Mesmo assim, a Sra. Darling estava tranquila. "Deixe-me tentar, querida," ela disse, e
de fato, era isso que ele tinha vindo pedir-lhe para fazer, e com seu jeito agradável e fresco
as mãos dela amarraram a gravata dele, enquanto as crianças estavam ao redor para ver seu
o destino decidiu. Alguns homens teriam ressentido dela ser capaz de fazer isso tão
facilmente, mas o Sr. Darling tinha uma natureza muito mais fina para isso; ele a agradeceu
descuidadamente, a princípio esqueceu sua raiva, e em outro momento estava dançando
rodear a sala com Michael nas costas.
“Como nós nos divertimos!” diz a Sra. Darling agora, ao relembrar isso.

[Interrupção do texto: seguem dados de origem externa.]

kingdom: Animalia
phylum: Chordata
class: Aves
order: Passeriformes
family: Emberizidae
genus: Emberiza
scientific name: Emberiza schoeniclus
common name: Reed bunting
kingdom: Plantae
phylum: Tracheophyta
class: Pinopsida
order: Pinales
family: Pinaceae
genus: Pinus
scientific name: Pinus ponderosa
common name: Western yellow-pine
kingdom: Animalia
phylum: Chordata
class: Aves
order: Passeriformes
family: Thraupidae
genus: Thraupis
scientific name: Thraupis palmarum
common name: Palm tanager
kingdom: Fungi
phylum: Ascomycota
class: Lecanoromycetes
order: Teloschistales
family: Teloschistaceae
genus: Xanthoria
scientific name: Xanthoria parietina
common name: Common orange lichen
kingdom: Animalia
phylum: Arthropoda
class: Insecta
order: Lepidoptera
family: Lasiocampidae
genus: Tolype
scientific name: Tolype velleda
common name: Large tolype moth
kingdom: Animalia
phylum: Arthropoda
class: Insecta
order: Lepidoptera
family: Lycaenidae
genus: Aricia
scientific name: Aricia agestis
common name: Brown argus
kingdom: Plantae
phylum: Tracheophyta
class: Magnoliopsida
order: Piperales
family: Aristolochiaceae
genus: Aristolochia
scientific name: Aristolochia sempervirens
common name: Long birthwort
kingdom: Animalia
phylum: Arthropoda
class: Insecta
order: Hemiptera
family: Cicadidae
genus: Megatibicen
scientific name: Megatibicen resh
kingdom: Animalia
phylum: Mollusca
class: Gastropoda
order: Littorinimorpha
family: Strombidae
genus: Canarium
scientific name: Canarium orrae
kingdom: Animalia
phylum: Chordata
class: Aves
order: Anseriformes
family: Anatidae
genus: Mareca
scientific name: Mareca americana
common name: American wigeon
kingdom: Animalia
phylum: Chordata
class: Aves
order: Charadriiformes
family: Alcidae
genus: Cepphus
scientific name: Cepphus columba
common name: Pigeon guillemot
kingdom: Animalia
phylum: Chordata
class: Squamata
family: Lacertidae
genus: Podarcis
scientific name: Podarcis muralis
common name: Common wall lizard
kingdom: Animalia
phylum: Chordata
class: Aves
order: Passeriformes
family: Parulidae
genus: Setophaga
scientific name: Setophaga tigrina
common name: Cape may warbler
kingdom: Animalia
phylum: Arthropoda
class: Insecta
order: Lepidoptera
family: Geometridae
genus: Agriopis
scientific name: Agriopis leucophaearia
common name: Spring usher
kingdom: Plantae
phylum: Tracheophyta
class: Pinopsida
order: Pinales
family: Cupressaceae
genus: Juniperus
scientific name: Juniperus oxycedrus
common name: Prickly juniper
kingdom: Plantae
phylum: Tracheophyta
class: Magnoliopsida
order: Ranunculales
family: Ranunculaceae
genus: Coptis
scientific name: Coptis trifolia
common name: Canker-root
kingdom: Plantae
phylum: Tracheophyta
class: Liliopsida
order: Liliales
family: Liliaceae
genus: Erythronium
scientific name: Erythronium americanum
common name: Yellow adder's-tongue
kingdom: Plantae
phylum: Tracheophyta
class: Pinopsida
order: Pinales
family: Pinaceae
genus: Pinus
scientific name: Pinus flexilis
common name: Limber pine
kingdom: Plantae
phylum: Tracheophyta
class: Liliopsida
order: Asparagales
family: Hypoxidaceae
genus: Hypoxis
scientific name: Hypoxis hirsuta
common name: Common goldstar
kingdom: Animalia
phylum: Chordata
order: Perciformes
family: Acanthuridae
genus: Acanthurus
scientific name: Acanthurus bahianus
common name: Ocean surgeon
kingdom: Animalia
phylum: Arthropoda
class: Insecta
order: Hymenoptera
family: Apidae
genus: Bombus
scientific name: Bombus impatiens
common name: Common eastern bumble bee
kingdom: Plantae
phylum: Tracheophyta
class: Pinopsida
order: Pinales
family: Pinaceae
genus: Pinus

“Nossa última diversão!” gemeu o Sr. Darling.

“Oh George, você se lembra que o Michael de repente me disse: ‘Como você fez isso?
Conhece-me, mãe?'
Eu me lembro!
Eles eram bastante gentis, você não acha, George?
“E eles eram nossos, nossos! E agora eles se foram.”
A brincadeira terminou com a aparição de Nana, e, muito infelizmente, o Sr.
Querido colidiu contra ela, cobrindo suas calças com pelos. Eles eram
não apenas calças novas, mas eram as primeiras que ele tinha com trança
nele, e ele teve que morder os lábios para evitar que as lágrimas viessem. De
curso A Sra. Darling o escovou, mas ele começou a falar novamente sobre isso
ser um erro ter um cachorro como enfermeiro.
George, a Nana é um tesouro.
Sem dúvida, mas às vezes tenho uma sensação inquieta de que ela olha para o
crianças como filhotes.
“Oh não, querida, tenho certeza de que ela sabe que eles têm almas.”

“Eu me pergunto,” disse o Sr. Darling pensativamente, “eu me pergunto.” Era uma oportunidade,
sua esposa se sentiu, por contar a ele sobre o menino. No início, ele desprezou o
história, mas ele ficou pensativo quando ela lhe mostrou a sombra.
“Não é ninguém que eu conheça”, ele disse, examinando-o cuidadosamente, “mas realmente parece um
canalha.
“Ainda estávamos discutindo isso, você se lembra,” diz o Sr. Darling, “quando Nana
entrou com o remédio do Michael. Você nunca carregará a garrafa em seu
boca novamente, Nana, e é tudo minha culpa.